La voix goguenarde de Godard s'éleva.
« Vis-à-vis de moi, ils n'avaient pas d'autre
choix non plus...
— Je sais, tu me l'as déjà dit. Et je crois que le
moment est venu que tu m'expliques pourquoi...
— Pourquoi ? Parce que j'ai vu trop de choses que
je n'aurais pas dû voir, patron... D'abord en suivant ce monsieur
(il désigna Youkphan du doigt), comme j'en avais reçu la mission,
et en tombant en même temps que lui sur un beau macchabée au
premier étage d'un immeuble...
— Ça, nous le savons. Comme nous savons que tu es
entré à sa suite dans la discothèque. Ce qui
nous intéresse c'est ce qui s'est passé après, au bar, quand tu as
disparu...
— C'est là où j'ai fait une grosse connerie,
patron. Un geste malheureux...
— Un geste ?
— J'ai sorti mon téléphone mobile. Pour rendre
compte à Mattei, lui dire où j'étais et comment, par précaution,
j'avais remis le rouleau à l'antiquaire. Seulement, je n'étais pas
dans un bar ordinaire ! Je n'ai pas eu le temps de finir mon numéro
que deux Chinois m'ont attrapé sous le bras et amené à l'étage
au-dessus...
— Pourquoi ?
— Un gars vêtu comme un clochard qui se sert d'un
téléphone mobile, ça éveille des soupçons, surtout dans un lieu où
les gens n'ont pas précisément la conscience tranquille. Et ce
jour-là particulièrement... Parce qu'il faut vous dire que là-haut
se tenait une conférence au sommet d'un type tout à fait
particulier. Quatre personnes réunies dans une salle pleine
d'informatique, dans une atmosphère plus que tendue, et qui m'ont
immédiatement catalogué comme un gars de la police. Ils m'ont
flanqué dans un cabinet noir en attendant de
statuer sur mon sort, mais après m'avoir soulagé de mon mobile et
de mon Leica.
— Quatre personnes, dis-tu ?
— Il y avait deux des tueurs, dont celui qui est
mort, le plus teigneux des trois, un autre Asiatique, probablement
un Chinois, genre play-boy armoire à glace, et... »

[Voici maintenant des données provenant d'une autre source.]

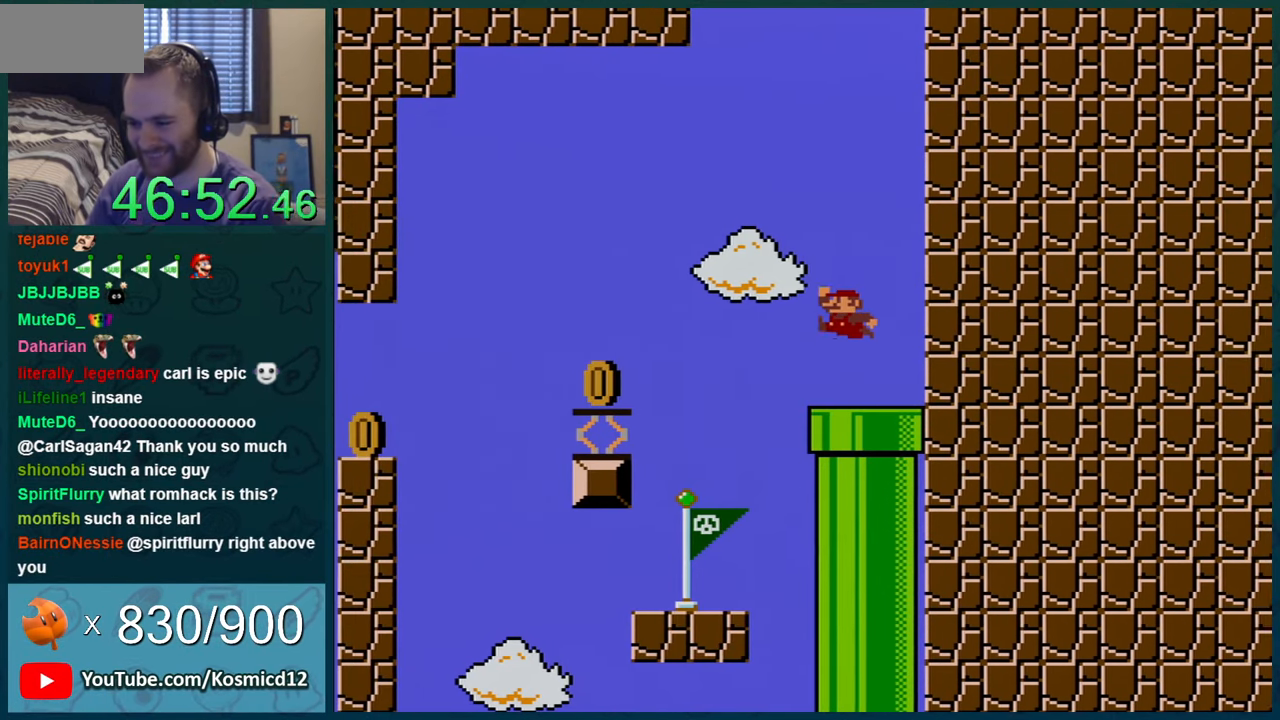
{"buttons": ["Y"], "events": [[133, "B", "up"], [133, "DPAD_LEFT", "up"]]}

La sonnerie du téléphone sur le bureau de
Morturier l'interrompit. Le commissaire écouta longuement, puis il
dit :
« C'est bien... Viens directement à mon bureau. Je
crois que les choses sont claires désormais... »
Il reposa le combiné, alluma une cigarette.
« C'est Mattei. Il sera là dans quelques minutes.
Nous allons l'attendre. »
Sarun se redressa brusquement dans son fauteuil.
Il était devenu d'une pâleur effrayante.
« Le téléphone, dit-il. La sonnerie de votre
téléphone. Elle a déclenché le déclic. Je me souviens,
maintenant.
— Vous vous souvenez de quoi ?
— De ce qu'il s'est passé le soir de mon
enlèvement. »
Il se mit à raconter, soudain prolixe et la voix
râpeuse.
Ce soir-là, il y avait eu
un appel téléphonique. Un appel qu'il avait reçu juste avant. Le
chaînon manquant dans la séquence de ses souvenirs. Comment
avait-il pu l'oublier ? L'agression qu'il avait subie, peut-être...
Il avait entendu dire que les gens victimes de traumatismes
violents perdaient souvent la mémoire de ce qui s'était passé dans
les moments qui les précédaient immédiatement...
Et maintenant, c'était si clair dans son esprit !
Il se souvenait de sa surprise en entendant au téléphone cette voix
naguère familière. Elle appelait d'une cabine publique à proximité
de chez lui, avait-elle expliqué. Elle voulait le voir tout de
suite. Elle se trouvait dans une situation critique et avait besoin
d'aide.
Il avait eu un moment d'hésitation, se demandant
pourquoi elle s'adressait à lui, après toutes ces semaines de
silence. Il avait tenté de poser des questions, mais elle s'était
dérobée, estimant l'affaire trop délicate pour en parler au
téléphone. Il avait fini par céder. Quelques minutes plus tard, le
carillon d'entrée avait sonné. Et, sans méfiance, il avait laissé
là son journal et était allé ouvrir...
Oui, sans méfiance. Leur
liaison avait pris fin depuis plusieurs mois, éteinte de mort
naturelle, sans drame. Par consente-ment mutuel, en quelque sorte.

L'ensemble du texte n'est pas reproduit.